___ PROVIDED DATA ___

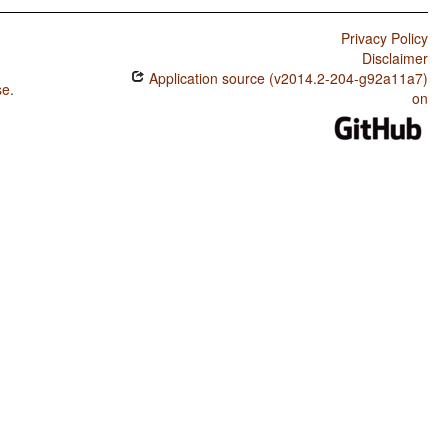
Privacy Policy
Disclaimer
Application source (v2014.2-204-g92a11a7)
se
.
on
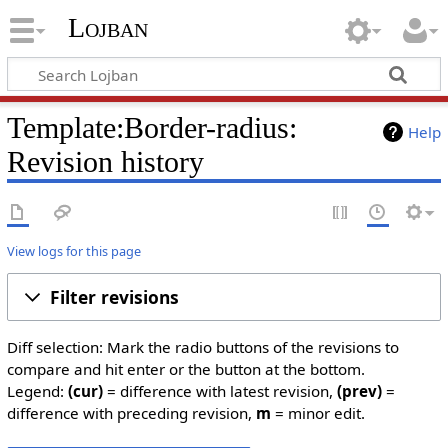
Lojban
Template:Border-radius:
Help
Revision history
View logs for this page
Filter revisions
Diff selection: Mark the radio buttons of the revisions to
compare and hit enter or the button at the bottom.
Legend:
(cur)
= difference with latest revision,
(prev)
=
difference with preceding revision,
m
= minor edit.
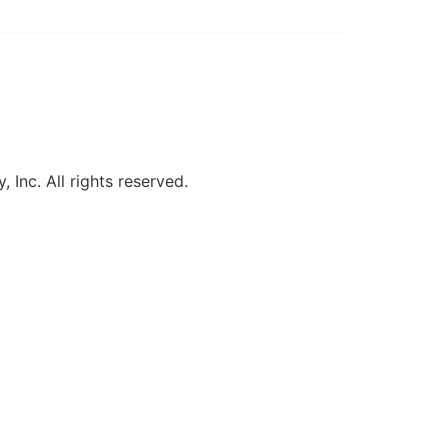
, Inc. All rights reserved.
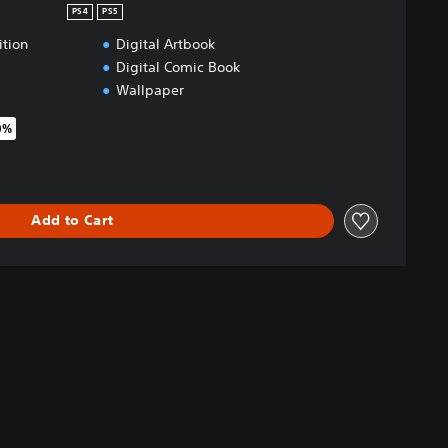
PS4
PS5
ition
Digital Artbook
Digital Comic Book
Wallpaper
0%
riginal price of $93.49
Add to Cart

___

EXERCISE GOAL.
Copy the text of all the records line for line, and leave the pictures out of your answer.

SOLUTION TO THIS TASK.
Privacy Policy
Disclaimer
Application source (v2014.2-204-g92a11a7)
se
.
on
Lojban
Template:Border-radius:
Help
Revision history
View logs for this page
Filter revisions
Diff selection: Mark the radio buttons of the revisions to
compare and hit enter or the button at the bottom.
Legend:
(cur)
= difference with latest revision,
(prev)
=
difference with preceding revision,
m
= minor edit.
, Inc. All rights reserved.
PS4
PS5
ition
Digital Artbook
Digital Comic Book
Wallpaper
0%
riginal price of $93.49
Add to Cart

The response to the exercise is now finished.